This rare footage of what is possibly the ocean's largest octopod species – Haliphron atlanticus – was captured 300 metres beneath the waves by researchers on a mission to spy on cephalopods in the Philippines

Back in 2014, the Save the Nautilus Foundation team deployed a series of camera traps throughout the South Pacific in order to gather information about elusive marine molluscs known as nautiluses. The appearance of the seven-arm was an unexpected bonus – and sightings like this one made the project all the more interesting for the team. 

"It was an amazing find!" recalls lead scientist Dr Gregory Barord. "Our research is not only helping to protect nautiluses. It is also providing data on many other species – like this wonderful octopus friend – [as well as] environmental problems in the deep sea."

Despite its name, the seven-arm octopus does actually have eight arms, and they're easy to see in the females:

In males, however, one of the arms is much smaller and harder to spot – and like many quirks in the animal kingdom, it all comes down to sex.

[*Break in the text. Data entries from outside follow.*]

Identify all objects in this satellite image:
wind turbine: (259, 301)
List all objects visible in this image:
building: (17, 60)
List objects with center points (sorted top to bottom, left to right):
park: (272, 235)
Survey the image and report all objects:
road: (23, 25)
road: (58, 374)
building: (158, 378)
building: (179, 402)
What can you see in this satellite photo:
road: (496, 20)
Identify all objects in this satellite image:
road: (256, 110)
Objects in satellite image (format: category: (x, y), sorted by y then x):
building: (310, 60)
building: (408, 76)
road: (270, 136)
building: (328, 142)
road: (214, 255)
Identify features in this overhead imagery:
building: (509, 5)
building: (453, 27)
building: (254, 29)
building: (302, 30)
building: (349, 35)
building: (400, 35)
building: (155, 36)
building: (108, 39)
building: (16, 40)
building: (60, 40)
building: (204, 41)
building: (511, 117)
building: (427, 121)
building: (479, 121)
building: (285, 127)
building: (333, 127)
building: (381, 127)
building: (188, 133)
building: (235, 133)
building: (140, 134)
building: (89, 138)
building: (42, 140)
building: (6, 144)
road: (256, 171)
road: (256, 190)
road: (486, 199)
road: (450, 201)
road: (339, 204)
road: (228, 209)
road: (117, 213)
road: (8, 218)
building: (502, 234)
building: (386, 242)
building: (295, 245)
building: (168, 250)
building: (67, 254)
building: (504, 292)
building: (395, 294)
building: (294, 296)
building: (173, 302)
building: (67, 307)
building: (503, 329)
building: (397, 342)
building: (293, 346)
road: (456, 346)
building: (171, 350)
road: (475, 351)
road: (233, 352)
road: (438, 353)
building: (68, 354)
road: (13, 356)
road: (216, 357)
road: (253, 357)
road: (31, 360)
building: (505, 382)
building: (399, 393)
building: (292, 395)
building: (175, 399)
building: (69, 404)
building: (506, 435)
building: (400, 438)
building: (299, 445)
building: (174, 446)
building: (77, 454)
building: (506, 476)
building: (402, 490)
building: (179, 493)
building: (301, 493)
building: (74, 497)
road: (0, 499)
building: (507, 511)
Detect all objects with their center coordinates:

The small arm on a male H. atlanticus also serves as the penis-like sex organ, known as a hectocotylus.

Of course, dangling your member in the water column makes it a prime target for predators, so the male octopuses have devised a crafty workaround. Is there a better place for stashing one's sex organs than a handy pouch on one's face? The seven-arm octopus thinks not. Once coiled, the hectocotylus can be neatly tucked away in a special sac located just in front of the right lens. 

And it doesn't stop at "ocular tucking". During mating, the hectocotylus detaches – something of a takeaway sperm packet for the female. This strategy is shared by a few cephalopods, and in some species, like the chambered nautilus, the appendage can swim freely on its own in search of a mate.   


The seven-arm is a far cry from the muscular octopuses we're more familiar with. The body is almost entirely gelatinous, and the web extends nearly halfway down the animal's stubby arms – but don't let that fool you. These lumbering animals are heavy. Really heavy.

The species was officially described only in 2004, after a female H. atlanticus specimen was caught by a fisheries trawler off New Zealand's coast. Though she was missing part of her web and several arms, that octopus tipped the scales at a whopping 61 kilograms (135lbs). Scientists estimate that a more complete specimen would have been an even heftier 75 kilograms (165 lbs), measuring nearly 3.5 metres (11ft) end to end. 

Before the New Zealand find, the seven-arm octopus was known only from anecdotal reports and collected beaks, and we've only just cracked the surface of its ecology – so each sighting brings important information about these mysterious creatures of the deep.